Will Angry Voters Merely Want a Change of Party, or Will They Want a Change of Philosophy?
As today’s entry into the Republican wars, I offer a quotation from Carcieri communications adviser and apparent gubernatorial candidate John Robitaille, from Ed Fitzpatrick’s Sunday profile thereof:
… he said he opposes closing the GOP primary “because I think this year is going to be a year for us to build the party. Why should we close the door on people who have traditionally voted in Republican primaries and have traditionally voted for Republicans?” Many unaffiliated voters believe in conservative principles, he said, and this year offers a big opportunity to “reaffirm the original brand of what it means to be a Republican” and to recruit people to both vote in the primary and join the GOP.
It seems to me that the way to “reaffirm” the brand and bring in folks who’ve “traditionally voted in Republican primaries” is to use rightward voter angst as the motivation and a closed primary as the mechanism to finally commit them to registering.
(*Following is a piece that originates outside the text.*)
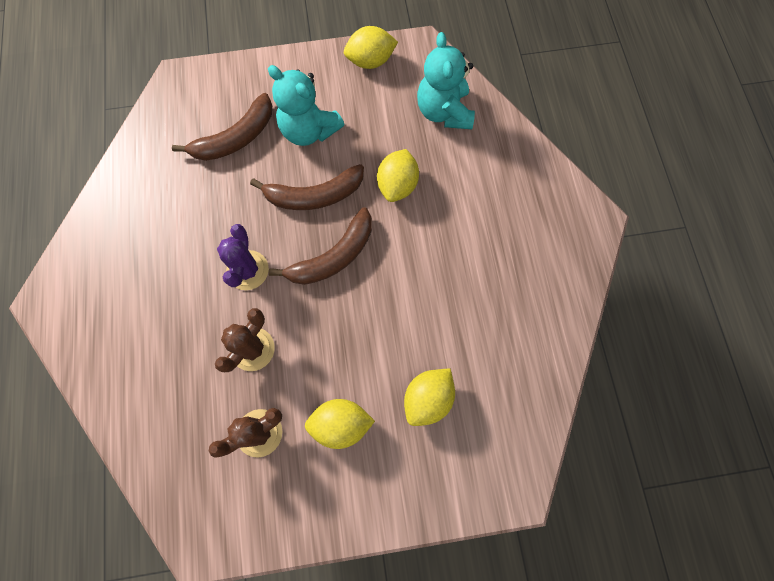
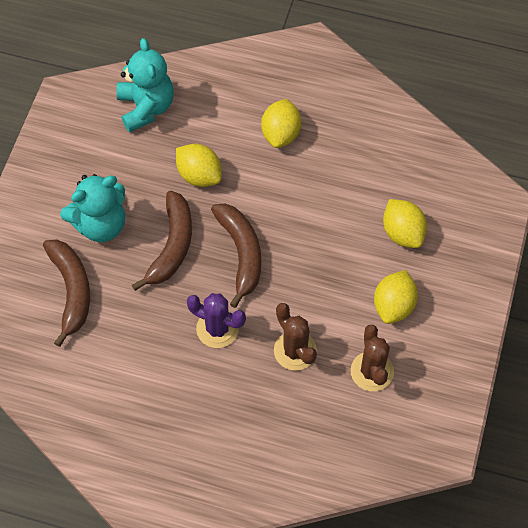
camera: 65 degrees left, 10 degrees down
yellow lemon [344,26,398,69] -> yellow lemon moved to [261,99,301,148]
turquoise teddy bear [417,32,475,129] -> turquoise teddy bear turned 120 degrees counterclockwise [116,38,174,132]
Moreover, if Republicans wish to benefit from the backlash against the Democrats’ doing what anybody willing to see predicted they would do, it will be critical that the GOP offers a real distinction.
By election day, I suspect the enthusiastic support that Patrick Lynch and Linc Chafee offered to candidate Barack Obama will be a political liability. A Republican candidate should be able to explain why that’s only one of the many important distinctions between his beliefs and theirs, and the fact that he emerged from a Republican-only primary would be a sign of that difference.